Researchers at York University have discovered a new protein that might hold the answer to the problem of controlling blood sugar and appetite.
The protein is called nesfatin-1 and Suraj Unniappan, an associate professor in the York Department of Biology, Faculty of Science & Engineering, is exploring its characteristics. The protein occurs naturally in large amounts in the brain; Unniappan administered rats with the protein and found that they were more active and ate less while their metabolisms were more likely to use stored body fat to generate energy. The administration of the protein in rats and mice also stimulated pancreatic beta cells into secreting insulin.
“[The rats] actually ate more frequently but in lesser amounts,” said Unniappan, who was chosen by York’s neuroscience graduate diploma program and also received the Canadian Institutes of Health Research New Investigator Award. “In addition, they were more active and we found that their fatty acid oxidization was increased,” added Unniappan. “In other words, the energy reserve being preferably used during nesfatin-1 treatment was fat. This suggests more fat loss, which could eventually result in body weight loss.” The rats’ metabolisms switched to using fat as their preferred energy resource, making it more likely that body fat would be reduced through activity.
Unniappan’s findings were published in the form of two recent articles in Endocrinology and in the Journal of Endocrinology.
A research team from Japan discovered nesfatin-1 in 2006. It has been shown in the past that nesfatin-1 regulates appetite and the storage of body fat when it is injected into the brains of rats and mice.
Unniappan showed through his research that, in addition to regulating body fat, nesfatin-1 stimulates the islets of Langerhans in the pancreas into producing several hormones, including insulin. The pancreas then secretes the insulin into the bloodstream, which works to reduce blood sugar levels.
Unniappan’s research team had previously shown the link between nesfatin-1 and diabetes in mice. Not only could nesfatin-1 be used to stimulate the production of insulin in mice, but the islets of Langerhans in mice with Type 1 diabetes showed decreased nesfatin-1 production while those in mice with Type 2 diabetes displayed increased nesfatin-1 production. In patients with Type 1 diabetes, the destruction of pancreatic cells causes the body to stop producing insulin while Type 2 diabetes sees patients becoming insulin resistant.
Unniappan focuses his research on discovering and analyzing metabolic hormones on fish and mammals. “We call this the gut-brain axis,” he says. “While the brain is involved in many factors that regulate our energy balance, the gut is also responsible for many neural and endocrine signals responsible for regulating hunger, satiety and blood sugar levels. A major question we’re trying to address is how these peptides act and interact with other peptides in the endocrine network – which is so complex – in order to maintain steady blood glucose levels and body weight.”
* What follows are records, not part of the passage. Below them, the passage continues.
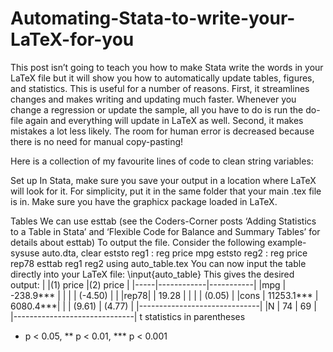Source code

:# Automating-Stata-to-write-your-LaTeX-for-you

This post isn’t going to teach you how to make Stata write the words in your LaTeX file but it will show you how to automatically update tables, figures, and statistics. This is useful for a number of reasons. First, it streamlines changes and makes writing and updating much faster. Whenever you change a regression or update the sample, all you have to do is run the do-file again and everything will update in LaTeX as well. Second, it makes mistakes a lot less likely. The room for human error is decreased because there is no need for manual copy-pasting!

Here is a collection of my favourite lines of code to clean string variables: 

Set up
In Stata, make sure you save your output in a location where LaTeX will look for it. For simplicity, put it in the same folder that your main .tex file is in. Make sure you have the graphicx package loaded in LaTeX.

Tables
We can use esttab (see the Coders-Corner posts ‘Adding Statistics to a Table in Stata’ and ‘Flexible Code for Balance and Summary Tables’ for details about esttab) To output the file. Consider the following example- 
sysuse auto.dta, clear
eststo reg1 : reg price mpg
eststo reg2 : reg price rep78
esttab reg1 reg2 using auto_table.tex
You can now input the table directly into your LaTeX file:
\input{auto_table}
This gives the desired output:
|     |(1) price   |(2) price  | 
|-----|------------|-----------|
|mpg  |	-238.9***	 |           |
|     |	(-4.50)	   |           |
|rep78|	           |	19.28    |
|     |            |		(0.05) |
|cons	| 11253.1*** |	6080.4***|
|     |	(9.61)     |	(4.77)   |
|------------------------------|
|N    |	74         |	69       |
|------------------------------|
t statistics in parentheses
* p < 0.05, ** p < 0.01, *** p < 0.001




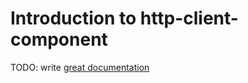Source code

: # Introduction to http-client-component

TODO: write [great documentation](http://jacobian.org/writing/what-to-write/)
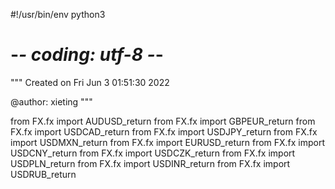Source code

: #!/usr/bin/env python3
# -*- coding: utf-8 -*-
"""
Created on Fri Jun  3 01:51:30 2022

@author: xieting
"""

from FX.fx import AUDUSD_return
from FX.fx import GBPEUR_return
from FX.fx import USDCAD_return
from FX.fx import USDJPY_return
from FX.fx import USDMXN_return
from FX.fx import EURUSD_return
from FX.fx import USDCNY_return
from FX.fx import USDCZK_return
from FX.fx import USDPLN_return
from FX.fx import USDINR_return
from FX.fx import USDRUB_return


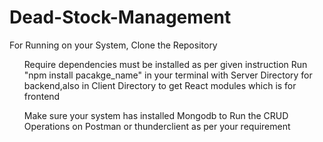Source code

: # Dead-Stock-Management

For Running on your System, Clone the Repository
<ul>
Require dependencies must be installed as per given instruction
Run "npm install pacakge_name" in your terminal with Server Directory for backend,also in Client Directory to get React modules which is for frontend</ul>
<ul>
Make sure your system has installed Mongodb to Run the CRUD Operations on Postman or thunderclient as per your requirement</ul>

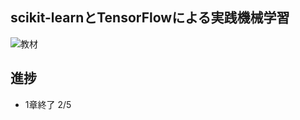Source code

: ## scikit-learnとTensorFlowによる実践機械学習  

![教材](https://images-na.ssl-images-amazon.com/images/I/517-1c7-gVL._SX389_BO1,204,203,200_.jpg)

## 進捗  

* 1章終了 2/5

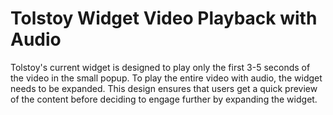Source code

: # Tolstoy Widget Video Playback with Audio

Tolstoy's current widget is designed to play only the first 3-5 seconds of the video in the small popup. To play the entire video with audio, the widget needs to be expanded. This design ensures that users get a quick preview of the content before deciding to engage further by expanding the widget.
Unniappan believes that understanding this gut-brain axis is the key to developing new medications and treatments for obesity and diabetes. However, he warns that nesfatin-1 may not be used pharmacologically any time soon. “New hormone-based treatments that would suppress body weight and blood sugar would be very desirable. However, we are far from developing nesfatin-1 as a candidate molecule. Our current research focuses on further exploring the therapeutic potential of nesfatin-1 in metabolic diseases with debilitating complications.”